Material for this task:
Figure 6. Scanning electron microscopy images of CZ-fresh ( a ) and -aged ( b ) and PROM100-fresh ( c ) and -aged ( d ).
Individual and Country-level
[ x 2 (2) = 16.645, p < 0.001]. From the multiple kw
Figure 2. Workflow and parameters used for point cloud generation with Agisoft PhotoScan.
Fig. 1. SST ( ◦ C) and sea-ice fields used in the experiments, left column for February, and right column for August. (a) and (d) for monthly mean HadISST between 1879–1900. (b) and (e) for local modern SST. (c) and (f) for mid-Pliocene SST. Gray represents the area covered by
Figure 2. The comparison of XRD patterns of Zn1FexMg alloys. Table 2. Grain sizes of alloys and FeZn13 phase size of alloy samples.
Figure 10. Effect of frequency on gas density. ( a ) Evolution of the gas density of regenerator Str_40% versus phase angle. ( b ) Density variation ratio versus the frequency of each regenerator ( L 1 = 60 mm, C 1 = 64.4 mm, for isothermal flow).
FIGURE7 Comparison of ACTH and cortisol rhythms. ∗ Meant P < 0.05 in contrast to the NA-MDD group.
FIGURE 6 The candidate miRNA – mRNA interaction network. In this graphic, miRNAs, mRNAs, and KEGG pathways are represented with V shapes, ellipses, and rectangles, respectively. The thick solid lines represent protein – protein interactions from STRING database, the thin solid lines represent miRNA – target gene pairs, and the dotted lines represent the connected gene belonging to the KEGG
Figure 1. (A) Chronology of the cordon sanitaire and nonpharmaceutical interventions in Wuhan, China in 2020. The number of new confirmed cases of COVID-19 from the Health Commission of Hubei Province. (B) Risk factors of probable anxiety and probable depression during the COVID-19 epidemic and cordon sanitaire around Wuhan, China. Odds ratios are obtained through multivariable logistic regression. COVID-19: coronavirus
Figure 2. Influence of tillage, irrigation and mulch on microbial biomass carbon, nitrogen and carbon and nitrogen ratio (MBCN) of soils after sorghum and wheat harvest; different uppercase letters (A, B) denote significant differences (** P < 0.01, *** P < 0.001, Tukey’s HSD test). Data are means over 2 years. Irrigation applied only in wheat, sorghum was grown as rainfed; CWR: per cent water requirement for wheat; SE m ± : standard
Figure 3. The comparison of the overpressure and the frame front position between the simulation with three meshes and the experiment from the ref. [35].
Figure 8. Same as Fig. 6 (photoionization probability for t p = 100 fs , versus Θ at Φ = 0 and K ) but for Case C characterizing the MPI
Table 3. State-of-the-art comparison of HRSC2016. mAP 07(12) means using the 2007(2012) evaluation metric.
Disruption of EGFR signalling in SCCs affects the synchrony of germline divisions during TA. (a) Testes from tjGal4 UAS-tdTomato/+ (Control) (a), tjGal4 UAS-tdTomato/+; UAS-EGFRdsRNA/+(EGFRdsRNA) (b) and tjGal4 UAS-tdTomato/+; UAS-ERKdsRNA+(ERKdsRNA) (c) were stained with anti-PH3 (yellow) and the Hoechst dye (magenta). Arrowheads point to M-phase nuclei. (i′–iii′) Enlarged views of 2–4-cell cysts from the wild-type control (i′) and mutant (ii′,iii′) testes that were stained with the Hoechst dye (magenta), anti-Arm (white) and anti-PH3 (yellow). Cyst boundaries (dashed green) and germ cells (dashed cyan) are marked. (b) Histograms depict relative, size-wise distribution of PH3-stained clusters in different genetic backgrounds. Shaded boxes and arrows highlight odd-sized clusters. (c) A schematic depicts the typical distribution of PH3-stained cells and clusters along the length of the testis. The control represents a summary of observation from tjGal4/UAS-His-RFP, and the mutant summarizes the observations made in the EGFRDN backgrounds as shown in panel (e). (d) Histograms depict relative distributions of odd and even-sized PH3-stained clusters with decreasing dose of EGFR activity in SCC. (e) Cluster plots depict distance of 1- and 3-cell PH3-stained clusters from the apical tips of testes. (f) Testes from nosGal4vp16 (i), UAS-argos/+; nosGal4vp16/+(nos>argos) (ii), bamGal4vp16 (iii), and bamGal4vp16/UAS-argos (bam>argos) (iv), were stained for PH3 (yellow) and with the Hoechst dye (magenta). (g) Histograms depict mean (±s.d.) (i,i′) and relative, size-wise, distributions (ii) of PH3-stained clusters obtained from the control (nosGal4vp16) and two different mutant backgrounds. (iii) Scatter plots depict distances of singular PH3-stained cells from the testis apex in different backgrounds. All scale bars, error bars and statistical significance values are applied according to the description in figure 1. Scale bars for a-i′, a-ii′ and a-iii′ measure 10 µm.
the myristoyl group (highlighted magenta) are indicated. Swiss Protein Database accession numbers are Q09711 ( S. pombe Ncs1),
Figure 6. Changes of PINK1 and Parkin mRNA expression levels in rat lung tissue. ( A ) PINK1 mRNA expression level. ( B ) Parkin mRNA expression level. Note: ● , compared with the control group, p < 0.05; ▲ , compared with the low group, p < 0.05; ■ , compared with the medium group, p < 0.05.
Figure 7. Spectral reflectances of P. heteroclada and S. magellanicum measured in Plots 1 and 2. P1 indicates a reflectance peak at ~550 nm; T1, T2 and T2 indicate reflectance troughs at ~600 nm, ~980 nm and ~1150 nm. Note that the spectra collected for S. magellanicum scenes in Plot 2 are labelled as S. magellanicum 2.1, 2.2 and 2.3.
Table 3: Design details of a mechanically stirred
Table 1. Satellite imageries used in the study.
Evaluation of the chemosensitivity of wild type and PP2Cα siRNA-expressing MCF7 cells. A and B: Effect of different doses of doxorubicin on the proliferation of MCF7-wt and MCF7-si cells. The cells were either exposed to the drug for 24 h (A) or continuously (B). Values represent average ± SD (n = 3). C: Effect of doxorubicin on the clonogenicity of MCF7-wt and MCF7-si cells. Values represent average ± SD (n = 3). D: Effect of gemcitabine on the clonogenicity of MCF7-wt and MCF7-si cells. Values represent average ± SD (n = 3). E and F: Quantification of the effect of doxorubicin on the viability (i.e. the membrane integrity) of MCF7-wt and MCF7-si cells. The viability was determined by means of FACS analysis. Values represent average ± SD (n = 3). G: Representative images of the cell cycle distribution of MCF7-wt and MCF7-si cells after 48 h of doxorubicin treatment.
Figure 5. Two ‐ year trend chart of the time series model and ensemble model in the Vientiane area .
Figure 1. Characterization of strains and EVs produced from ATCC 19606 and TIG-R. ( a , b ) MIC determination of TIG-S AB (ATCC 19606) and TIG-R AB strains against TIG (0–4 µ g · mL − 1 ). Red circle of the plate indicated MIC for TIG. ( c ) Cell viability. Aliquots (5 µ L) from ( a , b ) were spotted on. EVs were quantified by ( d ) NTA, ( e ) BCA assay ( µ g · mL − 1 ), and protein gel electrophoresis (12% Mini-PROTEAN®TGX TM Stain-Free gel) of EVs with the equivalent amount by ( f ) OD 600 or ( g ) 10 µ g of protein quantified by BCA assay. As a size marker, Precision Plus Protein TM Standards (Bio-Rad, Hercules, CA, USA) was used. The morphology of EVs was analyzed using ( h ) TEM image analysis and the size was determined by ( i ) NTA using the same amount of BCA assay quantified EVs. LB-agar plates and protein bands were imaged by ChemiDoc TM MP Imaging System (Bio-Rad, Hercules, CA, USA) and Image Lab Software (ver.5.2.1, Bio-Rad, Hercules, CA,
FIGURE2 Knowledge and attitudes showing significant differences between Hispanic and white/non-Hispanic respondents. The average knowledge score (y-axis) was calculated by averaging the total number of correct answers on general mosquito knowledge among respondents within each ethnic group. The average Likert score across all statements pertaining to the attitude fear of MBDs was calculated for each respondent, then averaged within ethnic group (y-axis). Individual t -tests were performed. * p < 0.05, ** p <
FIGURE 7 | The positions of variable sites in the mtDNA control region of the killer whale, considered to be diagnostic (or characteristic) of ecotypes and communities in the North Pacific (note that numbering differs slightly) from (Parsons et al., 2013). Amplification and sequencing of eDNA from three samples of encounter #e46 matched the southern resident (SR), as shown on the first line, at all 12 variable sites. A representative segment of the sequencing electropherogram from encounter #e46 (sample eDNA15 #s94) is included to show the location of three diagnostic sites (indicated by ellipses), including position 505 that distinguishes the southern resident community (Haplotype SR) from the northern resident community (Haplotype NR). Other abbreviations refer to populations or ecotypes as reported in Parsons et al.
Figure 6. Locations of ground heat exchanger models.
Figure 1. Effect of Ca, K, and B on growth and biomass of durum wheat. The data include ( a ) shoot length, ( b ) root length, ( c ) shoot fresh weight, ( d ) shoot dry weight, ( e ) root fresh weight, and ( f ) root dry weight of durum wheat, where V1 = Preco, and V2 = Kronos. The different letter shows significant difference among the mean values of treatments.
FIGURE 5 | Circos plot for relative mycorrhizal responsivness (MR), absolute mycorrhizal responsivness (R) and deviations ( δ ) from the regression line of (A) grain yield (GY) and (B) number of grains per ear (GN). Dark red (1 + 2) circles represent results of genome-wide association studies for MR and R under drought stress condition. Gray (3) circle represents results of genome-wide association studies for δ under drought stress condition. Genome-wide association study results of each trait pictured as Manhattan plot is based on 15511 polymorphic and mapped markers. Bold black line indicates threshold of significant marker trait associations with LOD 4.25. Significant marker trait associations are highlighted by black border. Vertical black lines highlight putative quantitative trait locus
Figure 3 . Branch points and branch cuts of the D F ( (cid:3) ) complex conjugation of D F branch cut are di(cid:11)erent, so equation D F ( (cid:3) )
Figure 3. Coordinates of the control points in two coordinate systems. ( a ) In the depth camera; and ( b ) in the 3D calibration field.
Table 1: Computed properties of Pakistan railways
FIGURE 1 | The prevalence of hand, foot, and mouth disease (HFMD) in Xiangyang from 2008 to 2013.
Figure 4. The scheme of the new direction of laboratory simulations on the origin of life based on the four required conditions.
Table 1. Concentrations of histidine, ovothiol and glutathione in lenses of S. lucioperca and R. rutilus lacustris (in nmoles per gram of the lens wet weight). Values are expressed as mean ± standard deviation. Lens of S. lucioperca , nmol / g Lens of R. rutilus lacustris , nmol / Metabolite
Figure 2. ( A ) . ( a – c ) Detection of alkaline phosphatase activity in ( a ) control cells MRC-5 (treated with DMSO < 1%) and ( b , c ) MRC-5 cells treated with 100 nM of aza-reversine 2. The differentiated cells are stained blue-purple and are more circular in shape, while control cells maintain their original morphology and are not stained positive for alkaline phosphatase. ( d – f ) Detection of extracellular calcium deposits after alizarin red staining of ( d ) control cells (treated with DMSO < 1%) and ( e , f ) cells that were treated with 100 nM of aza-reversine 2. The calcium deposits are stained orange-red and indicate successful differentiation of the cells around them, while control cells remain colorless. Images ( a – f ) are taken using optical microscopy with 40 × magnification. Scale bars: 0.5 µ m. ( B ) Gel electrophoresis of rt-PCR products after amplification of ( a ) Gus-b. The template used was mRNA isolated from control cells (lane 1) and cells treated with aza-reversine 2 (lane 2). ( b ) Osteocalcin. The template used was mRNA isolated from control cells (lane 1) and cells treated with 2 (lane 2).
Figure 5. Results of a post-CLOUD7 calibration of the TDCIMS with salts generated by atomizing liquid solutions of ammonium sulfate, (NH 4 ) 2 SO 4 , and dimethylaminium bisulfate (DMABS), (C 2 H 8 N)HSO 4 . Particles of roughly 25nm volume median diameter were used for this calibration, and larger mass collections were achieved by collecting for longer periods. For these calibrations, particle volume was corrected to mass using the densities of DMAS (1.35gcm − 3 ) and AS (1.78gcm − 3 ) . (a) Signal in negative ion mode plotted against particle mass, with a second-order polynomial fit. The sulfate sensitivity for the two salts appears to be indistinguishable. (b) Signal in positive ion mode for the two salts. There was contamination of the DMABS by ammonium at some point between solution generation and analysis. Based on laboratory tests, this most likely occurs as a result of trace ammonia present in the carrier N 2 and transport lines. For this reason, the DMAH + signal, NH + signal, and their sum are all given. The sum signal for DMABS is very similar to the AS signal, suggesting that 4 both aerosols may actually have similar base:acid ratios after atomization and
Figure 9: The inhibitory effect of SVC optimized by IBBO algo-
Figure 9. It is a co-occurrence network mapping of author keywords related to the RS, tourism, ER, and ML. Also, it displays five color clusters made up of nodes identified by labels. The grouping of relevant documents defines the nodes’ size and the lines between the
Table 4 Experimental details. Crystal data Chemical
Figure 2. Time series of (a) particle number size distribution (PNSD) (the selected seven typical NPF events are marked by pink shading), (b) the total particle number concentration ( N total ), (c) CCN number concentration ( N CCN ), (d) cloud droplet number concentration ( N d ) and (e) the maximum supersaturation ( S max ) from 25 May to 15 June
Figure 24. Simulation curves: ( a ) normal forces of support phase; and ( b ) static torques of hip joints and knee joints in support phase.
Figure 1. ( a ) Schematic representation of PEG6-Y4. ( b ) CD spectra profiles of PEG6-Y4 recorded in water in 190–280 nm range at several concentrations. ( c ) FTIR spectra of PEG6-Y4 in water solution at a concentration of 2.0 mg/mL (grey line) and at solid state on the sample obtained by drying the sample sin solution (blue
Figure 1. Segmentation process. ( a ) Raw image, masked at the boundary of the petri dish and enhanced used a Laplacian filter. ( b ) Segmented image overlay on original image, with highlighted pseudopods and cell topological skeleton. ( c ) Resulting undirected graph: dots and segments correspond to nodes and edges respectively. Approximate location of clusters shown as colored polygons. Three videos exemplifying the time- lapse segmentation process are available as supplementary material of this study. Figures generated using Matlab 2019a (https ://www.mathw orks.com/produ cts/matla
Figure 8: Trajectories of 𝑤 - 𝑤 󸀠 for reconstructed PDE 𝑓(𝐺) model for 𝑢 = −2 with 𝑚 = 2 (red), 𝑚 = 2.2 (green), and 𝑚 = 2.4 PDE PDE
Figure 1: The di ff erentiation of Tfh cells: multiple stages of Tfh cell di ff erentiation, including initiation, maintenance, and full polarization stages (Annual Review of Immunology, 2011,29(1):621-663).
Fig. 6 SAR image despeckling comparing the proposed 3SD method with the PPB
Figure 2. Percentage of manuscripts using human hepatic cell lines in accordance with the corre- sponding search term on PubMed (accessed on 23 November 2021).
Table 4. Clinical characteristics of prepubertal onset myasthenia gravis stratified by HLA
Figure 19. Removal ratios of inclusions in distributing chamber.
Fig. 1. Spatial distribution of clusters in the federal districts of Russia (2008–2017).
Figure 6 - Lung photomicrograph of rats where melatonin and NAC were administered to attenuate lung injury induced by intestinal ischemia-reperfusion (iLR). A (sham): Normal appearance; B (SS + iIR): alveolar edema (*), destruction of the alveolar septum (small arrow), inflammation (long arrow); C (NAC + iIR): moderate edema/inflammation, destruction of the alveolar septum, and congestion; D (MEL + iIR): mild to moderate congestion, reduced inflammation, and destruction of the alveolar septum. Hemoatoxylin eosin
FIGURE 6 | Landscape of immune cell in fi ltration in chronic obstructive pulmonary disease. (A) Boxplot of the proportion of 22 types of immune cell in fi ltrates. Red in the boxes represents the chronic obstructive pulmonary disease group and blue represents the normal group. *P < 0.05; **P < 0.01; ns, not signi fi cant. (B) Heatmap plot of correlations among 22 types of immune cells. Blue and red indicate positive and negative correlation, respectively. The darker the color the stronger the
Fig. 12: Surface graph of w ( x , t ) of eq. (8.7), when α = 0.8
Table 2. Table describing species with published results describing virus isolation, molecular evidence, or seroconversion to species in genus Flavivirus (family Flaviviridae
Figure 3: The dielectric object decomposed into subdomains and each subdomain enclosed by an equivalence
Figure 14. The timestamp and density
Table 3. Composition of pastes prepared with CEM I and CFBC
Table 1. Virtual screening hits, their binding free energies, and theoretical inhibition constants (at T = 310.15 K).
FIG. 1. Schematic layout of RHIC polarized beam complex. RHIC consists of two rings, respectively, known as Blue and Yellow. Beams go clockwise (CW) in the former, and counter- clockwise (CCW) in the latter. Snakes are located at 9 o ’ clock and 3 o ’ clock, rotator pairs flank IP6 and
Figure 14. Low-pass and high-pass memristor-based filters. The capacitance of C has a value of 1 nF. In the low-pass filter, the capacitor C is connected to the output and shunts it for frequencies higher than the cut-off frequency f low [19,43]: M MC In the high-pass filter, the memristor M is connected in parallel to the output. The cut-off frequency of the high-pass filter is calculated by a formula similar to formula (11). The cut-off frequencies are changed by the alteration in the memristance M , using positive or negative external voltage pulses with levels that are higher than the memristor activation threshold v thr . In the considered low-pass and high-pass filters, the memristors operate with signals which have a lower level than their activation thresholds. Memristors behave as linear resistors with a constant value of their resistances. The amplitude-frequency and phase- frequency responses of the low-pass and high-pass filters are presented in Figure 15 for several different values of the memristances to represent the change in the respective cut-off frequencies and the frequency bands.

What you need to do:
Whenever a line in the listing above includes the word "marker", return that line.

Solution to the problem:
Figure 1. Characterization of strains and EVs produced from ATCC 19606 and TIG-R. ( a , b ) MIC determination of TIG-S AB (ATCC 19606) and TIG-R AB strains against TIG (0–4 µ g · mL − 1 ). Red circle of the plate indicated MIC for TIG. ( c ) Cell viability. Aliquots (5 µ L) from ( a , b ) were spotted on. EVs were quantified by ( d ) NTA, ( e ) BCA assay ( µ g · mL − 1 ), and protein gel electrophoresis (12% Mini-PROTEAN®TGX TM Stain-Free gel) of EVs with the equivalent amount by ( f ) OD 600 or ( g ) 10 µ g of protein quantified by BCA assay. As a size marker, Precision Plus Protein TM Standards (Bio-Rad, Hercules, CA, USA) was used. The morphology of EVs was analyzed using ( h ) TEM image analysis and the size was determined by ( i ) NTA using the same amount of BCA assay quantified EVs. LB-agar plates and protein bands were imaged by ChemiDoc TM MP Imaging System (Bio-Rad, Hercules, CA, USA) and Image Lab Software (ver.5.2.1, Bio-Rad, Hercules, CA,
FIGURE 5 | Circos plot for relative mycorrhizal responsivness (MR), absolute mycorrhizal responsivness (R) and deviations ( δ ) from the regression line of (A) grain yield (GY) and (B) number of grains per ear (GN). Dark red (1 + 2) circles represent results of genome-wide association studies for MR and R under drought stress condition. Gray (3) circle represents results of genome-wide association studies for δ under drought stress condition. Genome-wide association study results of each trait pictured as Manhattan plot is based on 15511 polymorphic and mapped markers. Bold black line indicates threshold of significant marker trait associations with LOD 4.25. Significant marker trait associations are highlighted by black border. Vertical black lines highlight putative quantitative trait locus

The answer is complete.